Après avoir embrassé sa fille et son fils une dernière fois, don Miguel se rendit dans le patio (cour).

En l’attendant, le chef s’amusait à faire exécuter des voltes et des courbettes à un magnifique cheval qu’il avait choisi.

Don Miguel admira pendant quelques minutes l’adresse et la grâce de l’Indien, qui maniait ce cheval avec autant d’élégance et de facilité que le meilleur ginète mexicain, puis il se mit en selle, et les deux hommes piquèrent du côté du paso del Norte, qu’il leur fallait absolument traverser pour gagner le désert et se rendre à la clairière du Chêne-Foudroyé.

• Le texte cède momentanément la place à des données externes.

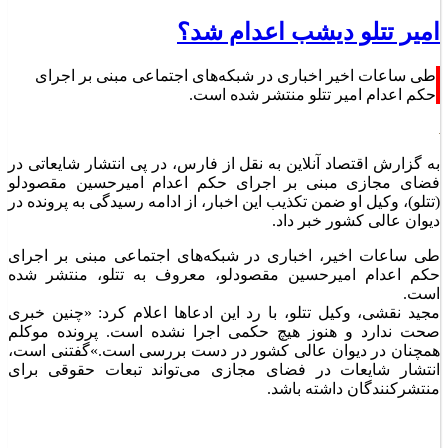
امیر تتلو دیشب اعدام شد؟
طی ساعات اخیر اخباری در شبکه‌های اجتماعی مبنی بر اجرای
حکم اعدام امیر تتلو منتشر شده است.
به گزارش اقتصاد آنلاین به نقل از فارس، در پی انتشار شایعاتی در
فضای مجازی مبنی بر اجرای حکم اعدام امیرحسین مقصودلو
(تتلو)، وکیل او ضمن تکذیب این اخبار، از ادامه رسیدگی به پرونده در
دیوان عالی کشور خبر داد.
طی ساعات اخیر، اخباری در شبکه‌های اجتماعی مبنی بر اجرای
حکم اعدام امیرحسین مقصودلو، معروف به تتلو، منتشر شده
است.
مجید نقشی، وکیل تتلو، با رد این ادعاها اعلام کرد: «چنین خبری
صحت ندارد و هنوز هیچ حکمی اجرا نشده است. پرونده موکلم
همچنان در دیوان عالی کشور در دست بررسی است.»گفتنی است،
انتشار شایعات در فضای مجازی می‌تواند تبعات حقوقی برای
منتشرکنندگان داشته باشد.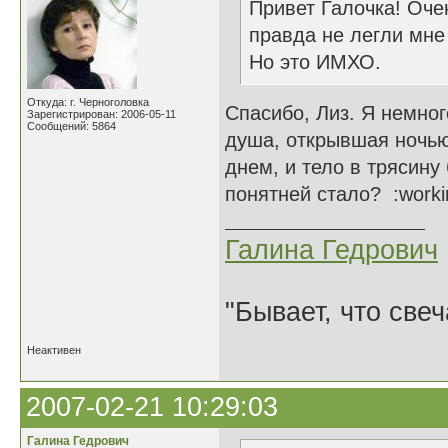
Привет Галочка! Оче
правда не легли мне
Но это ИМХО.
Откуда: г. Черноголовка
Спасибо, Лиз. Я немног
Зарегистрирован: 2006-05-11
Сообщений: 5864
душа, открывшая ночью
днем, и тело в трясину
понятней стало? :worki
Галина Гедрович
"Бывает, что свеч
Неактивен
2007-02-21 10:29:03
Галина Гедрович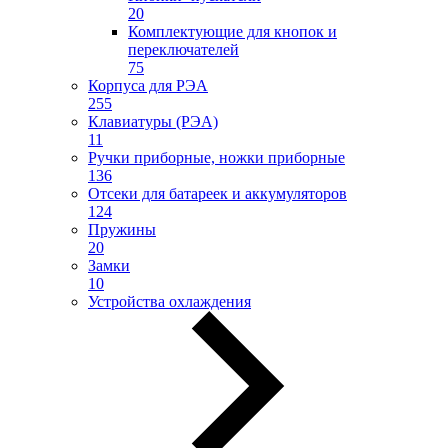
20
Комплектующие для кнопок и
переключателей
75
Корпуса для РЭА
255
Клавиатуры (РЭА)
11
Ручки приборные, ножки приборные
136
Отсеки для батареек и аккумуляторов
124
Пружины
20
Замки
10
Устройства охлаждения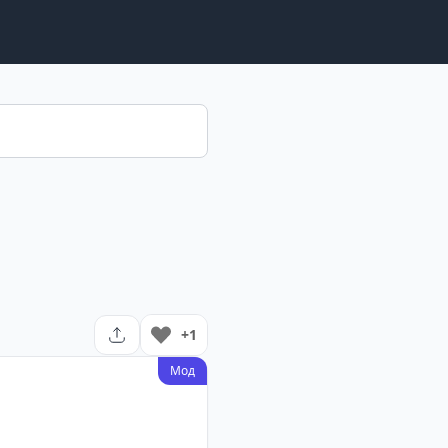
+1
Мод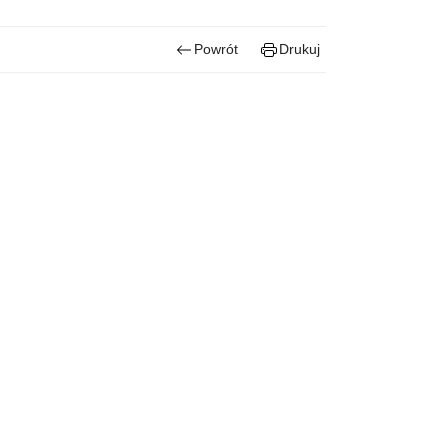
Powrót
Drukuj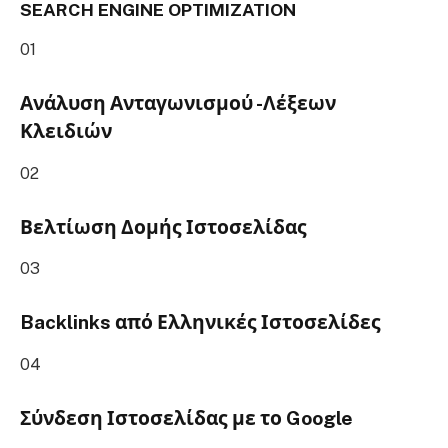
SEARCH ENGINE OPTIMIZATION
01
Ανάλυση Ανταγωνισμού -Λέξεων
Κλειδιών
02
Βελτίωση Δομής Ιστοσελίδας
03
Backlinks από Ελληνικές Ιστοσελίδες
04
Σύνδεση Ιστοσελίδας με το Google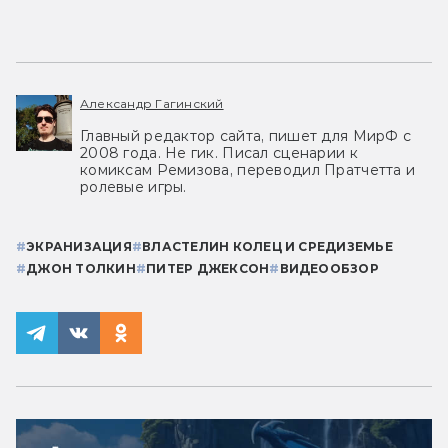
Александр Гагинский
Главный редактор сайта, пишет для МирФ с
2008 года. Не гик. Писал сценарии к
комиксам Ремизова, переводил Пратчетта и
ролевые игры.
#
ЭКРАНИЗАЦИЯ
#
ВЛАСТЕЛИН КОЛЕЦ И СРЕДИЗЕМЬЕ
#
ДЖОН ТОЛКИН
#
ПИТЕР ДЖЕКСОН
#
ВИДЕООБЗОР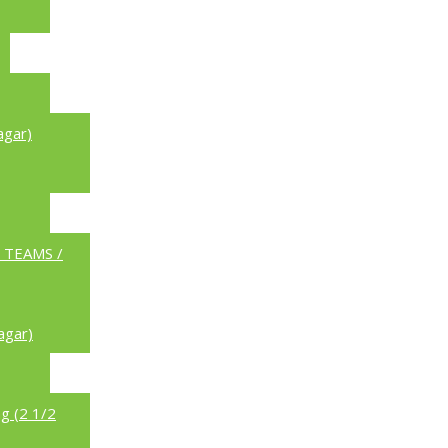
agar)
a TEAMS /
agar)
g (2 1/2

Le voyage fut silencieux ; les deux hommes réfléchissaient profondément.

Au moment où ils entrèrent dans le Paso, le soleil se couchait à l’horizon dans un flot de vapeurs rougeâtres, ce qui présageait un orage pour la nuit.

À l’entrée du village, ils se séparèrent. Le lendemain, ainsi que nous l’avons dit dans notre premier chapitre, don Miguel sortit au point du jour et se rendit à la clairière.

Maintenant nous fermerons cette trop longue parenthèse, mais qui était indispensable pour que le lecteur comprît bien les faits qui vont suivre, et nous reprendrons notre récit au point où nous l’avons laissé.